[Given instruction] Repeat word for word the portion of the comment on home automation between "A machine learning" and "do on purpose.", inclusive.

[Selected text]
○ ○ ○ ○

I completely agree. This is perhaps the #1 reason I have stayed away from things like nice home security systems and decent home automation: I'm locked into that one solution. I can't easily hack it and I can't integrate it into "something else" that comes along later. I'm not going to pay hundreds of dollars on something that could conceivably be obsolete soon afterwards, with no ability to swap out components or add components without the blessing of the manufacturer.
I recently got a low-end wireless weather station, but it's the same thing: I can't do anything useful with it because it's all proprietary. Some day someone will hack up GNURadio to sniff on the wireless exchange, and then I'll be able to do some useful stuff with it, but until then, it's a "siloed" technology. I can't make it work with anything else. I shouldn't have to buy 5 different temperature-sensing solutions if I want 5 different temperature-driven things.
A machine learning professor at University of Colorado built a Adaptive Neural Network House that learns from his behavior. It learns when to turn lights on and off, heating and cooling, radio, etc. Some of the inputs are time of day, temperature, day of week, as well as motion and audio sensors in the house. So for example the house learns that every time you walk into the bathroom you turn the light on, and when you leave the bathroom you turn it off. Pretty soon it does it for you. Really neat.
The home and garden channel even had an episode of Extreme Homes that mentioned it.
Computers don't make mistakes. What they do, they do on purpose.

○ ○ ○ ○

[Provided data]

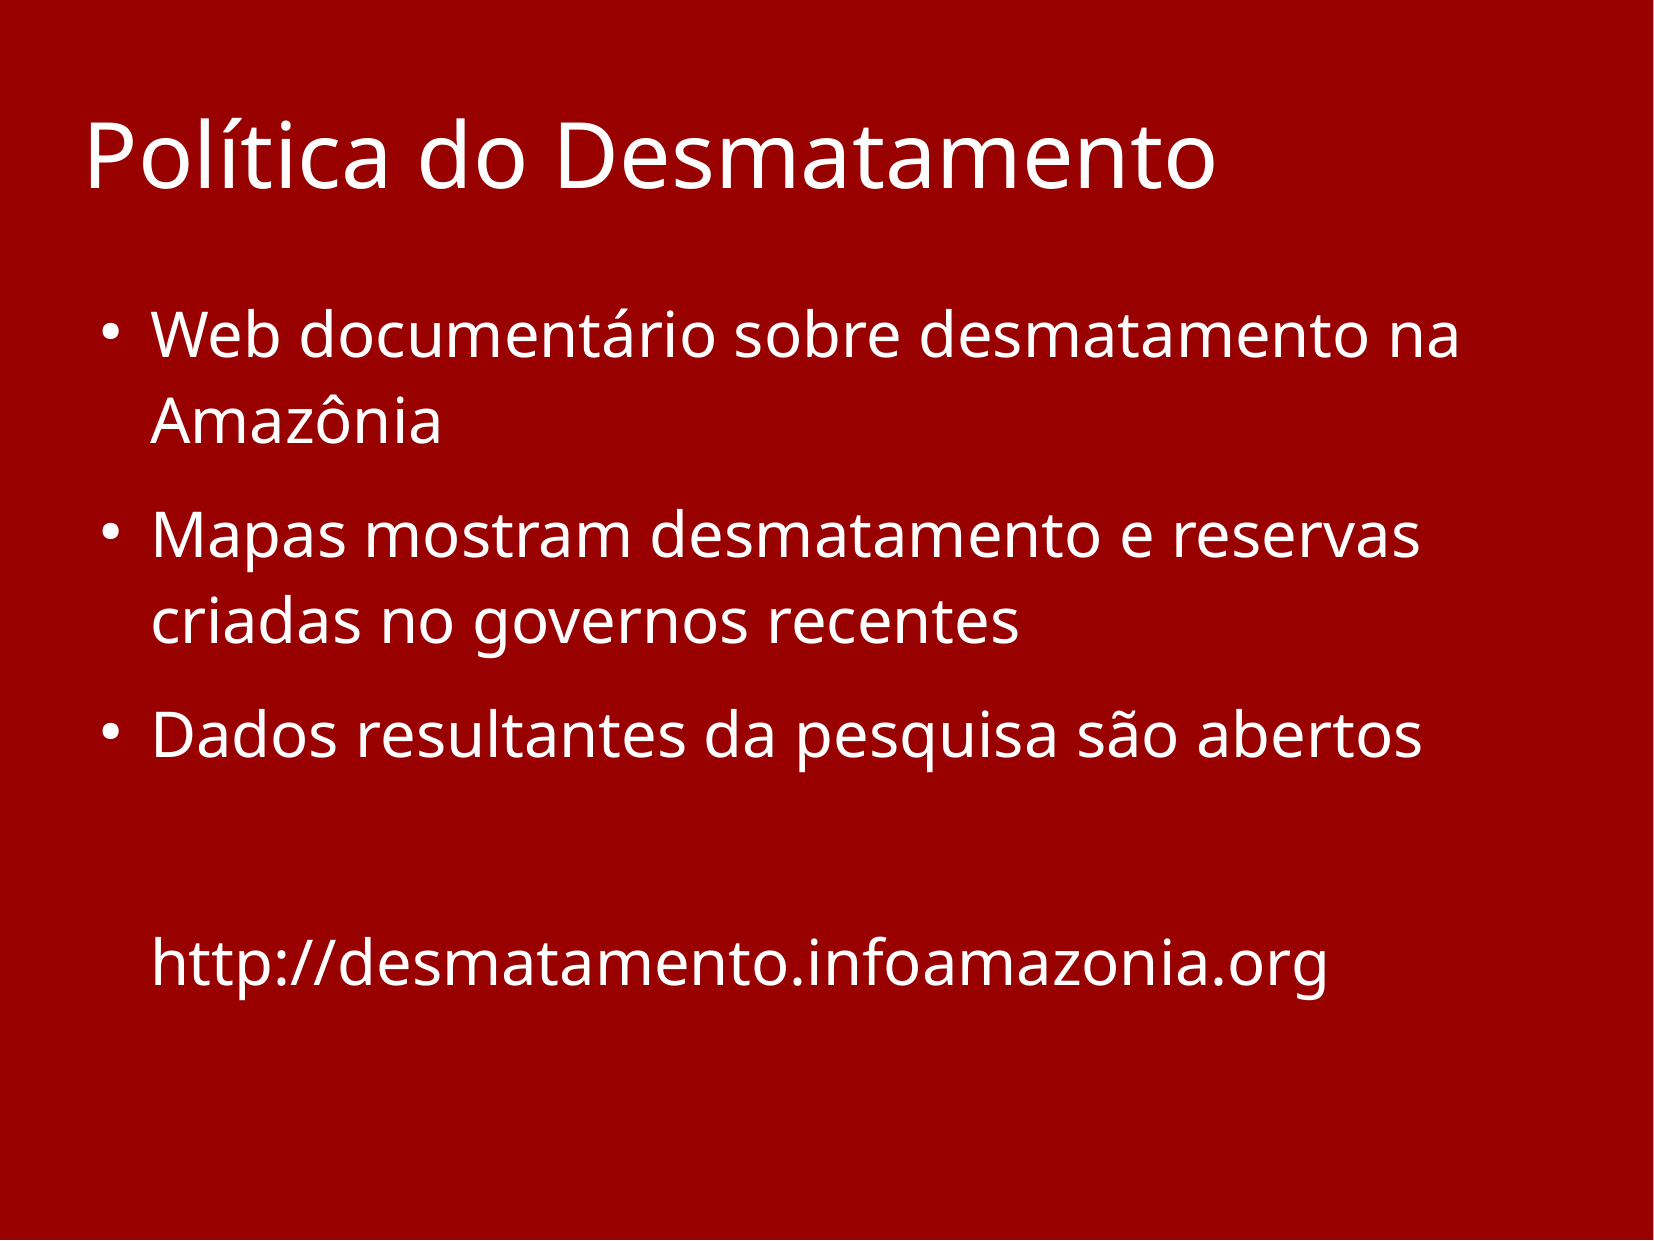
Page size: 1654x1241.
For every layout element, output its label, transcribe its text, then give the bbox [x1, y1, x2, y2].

title Política do Desmatamento [82, 49, 1571, 257]
list Web documentário sobre desmatamento na Amazônia Mapas mostram desmatamento e reservas criadas no governos recentes Dados resultantes da pesquisa são abertos http://desmatamento.infoamazonia.org [82, 290, 1571, 1010]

○ ○ ○ ○

[Solution to the exercise]
A machine learning professor at University of Colorado built a Adaptive Neural Network House that learns from his behavior. It learns when to turn lights on and off, heating and cooling, radio, etc. Some of the inputs are time of day, temperature, day of week, as well as motion and audio sensors in the house. So for example the house learns that every time you walk into the bathroom you turn the light on, and when you leave the bathroom you turn it off. Pretty soon it does it for you. Really neat.
The home and garden channel even had an episode of Extreme Homes that mentioned it.
Computers don't make mistakes. What they do, they do on purpose.